RNA Sequencing Outperforms DNA Techniques in Detecting Critical Cancer Mutations

Recent research from Toronto's Hospital for Sick Children highlights the superior efficacy of targeted RNA sequencing (RNA-seq) over traditional DNA-based methods in identifying actionable cancer mutations. The study demonstrates that RNA-seq can detect clinically significant alterations in 87% of tumor samples, providing crucial insights especially when DNA sequencing fails or yields inconclusive results.

While DNA methods dominate molecular diagnostics for cancer, they often struggle with detecting gene fusions and analyzing splice site impacts. In contrast, RNA-seq offers heightened sensitivity for gene fusion detection and direct assessment of transcript disruptions caused by splicing mutations, enhancing diagnostic precision.

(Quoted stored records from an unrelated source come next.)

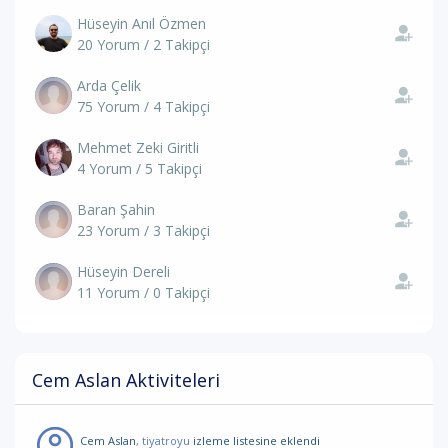
Hüseyin Anıl Özmen
20 Yorum / 2 Takipçi
Arda Çelik
75 Yorum / 4 Takipçi
Mehmet Zeki Giritli
4 Yorum / 5 Takipçi
Baran Şahin
23 Yorum / 3 Takipçi
Hüseyin Dereli
11 Yorum / 0 Takipçi
Cem Aslan Aktiviteleri
Cem Aslan
, tiyatroyu
izleme listesine eklendi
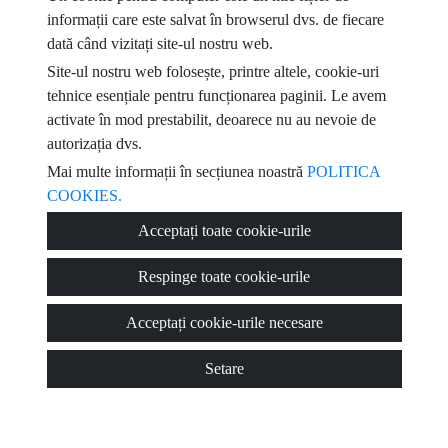
informații care este salvat în browserul dvs. de fiecare
e-mail
dată când vizitați site-ul nostru web.
Site-ul nostru web folosește, printre altele, cookie-uri
Am citit și accept condițiile de utilizare
politica de confidențialitate
tehnice esențiale pentru funcționarea paginii. Le avem
activate în mod prestabilit, deoarece nu au nevoie de
mesaj
autorizația dvs.
Mai multe informații în secțiunea noastră
POLITICA
COOKIES.
Captcha
Acceptați toate cookie-urile
Respinge toate cookie-urile
Acceptați cookie-urile necesare
Trimite
Setare
© 2026
Viviendas Torrevieja
·
Politica de confidențialitate
·
Politica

In the comprehensive study titled "Clinical utility of targeted RNA sequencing in cancer molecular diagnostics," researchers evaluated 2,310 tumors spanning various cancer types, including central nervous system, solid, and hematopoietic cancers. Although 4.8% of samples failed quality control due to insufficient RNA, the remaining samples achieved a success rate of 99.6%. Among these, oncogenic variants were identified in 74% of tumors, with an additional 13% classified as relevant negatives, resulting in a total clinical utility of 87%.

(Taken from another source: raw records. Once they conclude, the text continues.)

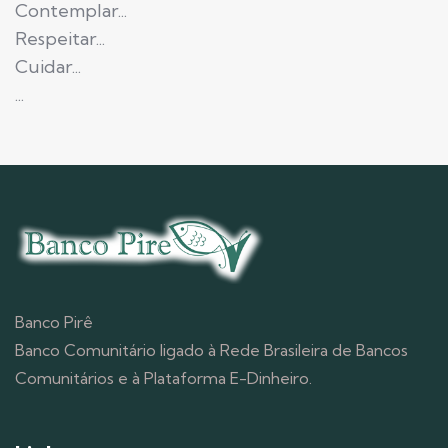
Contemplar...
Respeitar...
Cuidar...
...
Banco Pirê
Banco Comunitário ligado à Rede Brasileira de Bancos
Comunitários e à Plataforma E-Dinheiro.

The findings also revealed that RNA-seq detected 93.3% of oncogenic variants in 103 cases with matched DNA sequencing, showing a strong correlation between RNA and DNA variant allele frequencies. Notably, 37 cases received new diagnoses, with 13 reclassified based on RNA findings, including CNS tumors like gliomas and low-grade gliomas reclassified as more aggressive forms. In solid tumors, diagnoses of Wilms tumor and dermatofibrosarcoma were revised after RNA analysis identified specific genetic fusions.

Targeted RNA-seq not only refined current diagnoses but also guided more personalized treatment options. About 94 patients received targeted therapies, mainly involving MAPK pathway inhibitors, tyrosine kinase inhibitors, and immune therapies. The method proved effective across all tumor types and sample formats, including degraded FFPE tumor tissues, underscoring its broad applicability.

Overall, this research suggests that targeted RNA sequencing can serve as a standalone diagnostic tool, offering high diagnostic yield with reduced costs and wide clinical relevance. It exemplifies a significant advancement in molecular cancer diagnostics, promising improved patient management and treatment outcomes.